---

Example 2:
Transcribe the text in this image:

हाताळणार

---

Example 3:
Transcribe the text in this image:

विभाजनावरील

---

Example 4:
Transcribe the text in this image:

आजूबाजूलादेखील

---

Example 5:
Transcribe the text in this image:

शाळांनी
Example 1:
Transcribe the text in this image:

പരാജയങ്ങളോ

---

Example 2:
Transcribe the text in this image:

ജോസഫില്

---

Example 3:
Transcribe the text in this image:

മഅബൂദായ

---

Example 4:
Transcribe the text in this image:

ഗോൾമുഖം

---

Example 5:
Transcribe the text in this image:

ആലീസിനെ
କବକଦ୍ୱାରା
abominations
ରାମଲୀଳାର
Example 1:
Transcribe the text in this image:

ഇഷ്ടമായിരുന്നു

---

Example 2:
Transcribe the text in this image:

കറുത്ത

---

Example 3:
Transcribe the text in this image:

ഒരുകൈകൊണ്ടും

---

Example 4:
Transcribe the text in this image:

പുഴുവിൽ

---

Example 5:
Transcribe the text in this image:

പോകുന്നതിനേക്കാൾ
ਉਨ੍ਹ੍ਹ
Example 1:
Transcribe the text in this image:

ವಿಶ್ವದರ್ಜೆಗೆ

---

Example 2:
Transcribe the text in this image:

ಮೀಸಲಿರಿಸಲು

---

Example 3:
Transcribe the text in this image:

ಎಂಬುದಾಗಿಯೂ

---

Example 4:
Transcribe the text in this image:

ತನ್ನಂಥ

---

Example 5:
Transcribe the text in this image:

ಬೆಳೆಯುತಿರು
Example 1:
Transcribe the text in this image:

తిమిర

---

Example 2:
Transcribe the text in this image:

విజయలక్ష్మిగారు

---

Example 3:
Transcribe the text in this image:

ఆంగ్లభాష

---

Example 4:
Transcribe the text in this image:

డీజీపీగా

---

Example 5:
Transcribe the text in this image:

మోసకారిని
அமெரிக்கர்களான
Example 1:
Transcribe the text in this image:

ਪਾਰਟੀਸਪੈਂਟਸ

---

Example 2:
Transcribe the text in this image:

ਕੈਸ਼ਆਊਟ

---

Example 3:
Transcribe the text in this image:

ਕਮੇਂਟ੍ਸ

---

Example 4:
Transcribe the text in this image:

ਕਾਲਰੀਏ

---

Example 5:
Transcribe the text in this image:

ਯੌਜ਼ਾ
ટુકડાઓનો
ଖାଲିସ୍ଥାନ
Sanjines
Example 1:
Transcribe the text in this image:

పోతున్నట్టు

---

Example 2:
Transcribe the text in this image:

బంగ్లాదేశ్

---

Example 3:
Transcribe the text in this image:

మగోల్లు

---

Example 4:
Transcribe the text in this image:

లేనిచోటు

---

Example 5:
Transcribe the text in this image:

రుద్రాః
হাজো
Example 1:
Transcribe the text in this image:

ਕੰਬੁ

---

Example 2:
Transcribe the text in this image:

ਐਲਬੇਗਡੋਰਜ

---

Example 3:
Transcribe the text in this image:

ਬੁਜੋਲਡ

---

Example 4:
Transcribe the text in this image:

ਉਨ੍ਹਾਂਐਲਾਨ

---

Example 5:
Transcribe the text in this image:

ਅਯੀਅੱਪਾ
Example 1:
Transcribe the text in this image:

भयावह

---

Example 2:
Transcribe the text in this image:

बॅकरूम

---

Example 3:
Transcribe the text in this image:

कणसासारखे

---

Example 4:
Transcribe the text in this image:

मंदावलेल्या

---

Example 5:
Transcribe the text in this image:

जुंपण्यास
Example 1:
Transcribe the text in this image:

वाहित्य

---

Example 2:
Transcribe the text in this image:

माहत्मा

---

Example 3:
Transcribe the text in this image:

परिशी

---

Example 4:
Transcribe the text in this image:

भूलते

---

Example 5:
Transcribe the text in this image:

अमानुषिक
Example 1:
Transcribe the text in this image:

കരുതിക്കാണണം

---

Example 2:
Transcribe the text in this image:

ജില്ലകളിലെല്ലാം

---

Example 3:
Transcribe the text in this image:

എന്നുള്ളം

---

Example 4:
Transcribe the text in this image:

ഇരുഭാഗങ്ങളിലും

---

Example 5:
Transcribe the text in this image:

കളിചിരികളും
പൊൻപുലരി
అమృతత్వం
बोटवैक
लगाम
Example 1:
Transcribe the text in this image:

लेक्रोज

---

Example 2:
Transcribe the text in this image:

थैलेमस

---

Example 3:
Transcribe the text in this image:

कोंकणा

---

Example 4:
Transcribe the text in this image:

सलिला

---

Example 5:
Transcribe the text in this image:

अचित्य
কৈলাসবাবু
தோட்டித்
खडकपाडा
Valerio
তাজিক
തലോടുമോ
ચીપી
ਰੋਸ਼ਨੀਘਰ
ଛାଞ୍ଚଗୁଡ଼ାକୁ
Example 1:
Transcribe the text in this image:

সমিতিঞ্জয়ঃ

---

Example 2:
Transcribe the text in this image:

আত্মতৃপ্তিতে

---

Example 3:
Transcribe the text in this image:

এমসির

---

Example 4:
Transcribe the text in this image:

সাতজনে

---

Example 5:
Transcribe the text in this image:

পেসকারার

======

● **Assignment**
Give back every entry exactly.

● **Response to this task**
---

Example 2:
Transcribe the text in this image:

हाताळणार

---

Example 3:
Transcribe the text in this image:

विभाजनावरील

---

Example 4:
Transcribe the text in this image:

आजूबाजूलादेखील

---

Example 5:
Transcribe the text in this image:

शाळांनी
Example 1:
Transcribe the text in this image:

പരാജയങ്ങളോ

---

Example 2:
Transcribe the text in this image:

ജോസഫില്

---

Example 3:
Transcribe the text in this image:

മഅബൂദായ

---

Example 4:
Transcribe the text in this image:

ഗോൾമുഖം

---

Example 5:
Transcribe the text in this image:

ആലീസിനെ
କବକଦ୍ୱାରା
abominations
ରାମଲୀଳାର
Example 1:
Transcribe the text in this image:

ഇഷ്ടമായിരുന്നു

---

Example 2:
Transcribe the text in this image:

കറുത്ത

---

Example 3:
Transcribe the text in this image:

ഒരുകൈകൊണ്ടും

---

Example 4:
Transcribe the text in this image:

പുഴുവിൽ

---

Example 5:
Transcribe the text in this image:

പോകുന്നതിനേക്കാൾ
ਉਨ੍ਹ੍ਹ
Example 1:
Transcribe the text in this image:

ವಿಶ್ವದರ್ಜೆಗೆ

---

Example 2:
Transcribe the text in this image:

ಮೀಸಲಿರಿಸಲು

---

Example 3:
Transcribe the text in this image:

ಎಂಬುದಾಗಿಯೂ

---

Example 4:
Transcribe the text in this image:

ತನ್ನಂಥ

---

Example 5:
Transcribe the text in this image:

ಬೆಳೆಯುತಿರು
Example 1:
Transcribe the text in this image:

తిమిర

---

Example 2:
Transcribe the text in this image:

విజయలక్ష్మిగారు

---

Example 3:
Transcribe the text in this image:

ఆంగ్లభాష

---

Example 4:
Transcribe the text in this image:

డీజీపీగా

---

Example 5:
Transcribe the text in this image:

మోసకారిని
அமெரிக்கர்களான
Example 1:
Transcribe the text in this image:

ਪਾਰਟੀਸਪੈਂਟਸ

---

Example 2:
Transcribe the text in this image:

ਕੈਸ਼ਆਊਟ

---

Example 3:
Transcribe the text in this image:

ਕਮੇਂਟ੍ਸ

---

Example 4:
Transcribe the text in this image:

ਕਾਲਰੀਏ

---

Example 5:
Transcribe the text in this image:

ਯੌਜ਼ਾ
ટુકડાઓનો
ଖାଲିସ୍ଥାନ
Sanjines
Example 1:
Transcribe the text in this image:

పోతున్నట్టు

---

Example 2:
Transcribe the text in this image:

బంగ్లాదేశ్

---

Example 3:
Transcribe the text in this image:

మగోల్లు

---

Example 4:
Transcribe the text in this image:

లేనిచోటు

---

Example 5:
Transcribe the text in this image:

రుద్రాః
হাজো
Example 1:
Transcribe the text in this image:

ਕੰਬੁ

---

Example 2:
Transcribe the text in this image:

ਐਲਬੇਗਡੋਰਜ

---

Example 3:
Transcribe the text in this image:

ਬੁਜੋਲਡ

---

Example 4:
Transcribe the text in this image:

ਉਨ੍ਹਾਂਐਲਾਨ

---

Example 5:
Transcribe the text in this image:

ਅਯੀਅੱਪਾ
Example 1:
Transcribe the text in this image:

भयावह

---

Example 2:
Transcribe the text in this image:

बॅकरूम

---

Example 3:
Transcribe the text in this image:

कणसासारखे

---

Example 4:
Transcribe the text in this image:

मंदावलेल्या

---

Example 5:
Transcribe the text in this image:

जुंपण्यास
Example 1:
Transcribe the text in this image:

वाहित्य

---

Example 2:
Transcribe the text in this image:

माहत्मा

---

Example 3:
Transcribe the text in this image:

परिशी

---

Example 4:
Transcribe the text in this image:

भूलते

---

Example 5:
Transcribe the text in this image:

अमानुषिक
Example 1:
Transcribe the text in this image:

കരുതിക്കാണണം

---

Example 2:
Transcribe the text in this image:

ജില്ലകളിലെല്ലാം

---

Example 3:
Transcribe the text in this image:

എന്നുള്ളം

---

Example 4:
Transcribe the text in this image:

ഇരുഭാഗങ്ങളിലും

---

Example 5:
Transcribe the text in this image:

കളിചിരികളും
പൊൻപുലരി
అమృతత్వం
बोटवैक
लगाम
Example 1:
Transcribe the text in this image:

लेक्रोज

---

Example 2:
Transcribe the text in this image:

थैलेमस

---

Example 3:
Transcribe the text in this image:

कोंकणा

---

Example 4:
Transcribe the text in this image:

सलिला

---

Example 5:
Transcribe the text in this image:

अचित्य
কৈলাসবাবু
தோட்டித்
खडकपाडा
Valerio
তাজিক
തലോടുമോ
ચીપી
ਰੋਸ਼ਨੀਘਰ
ଛାଞ୍ଚଗୁଡ଼ାକୁ
Example 1:
Transcribe the text in this image:

সমিতিঞ্জয়ঃ

---

Example 2:
Transcribe the text in this image:

আত্মতৃপ্তিতে

---

Example 3:
Transcribe the text in this image:

এমসির

---

Example 4:
Transcribe the text in this image:

সাতজনে

---

Example 5:
Transcribe the text in this image:

পেসকারার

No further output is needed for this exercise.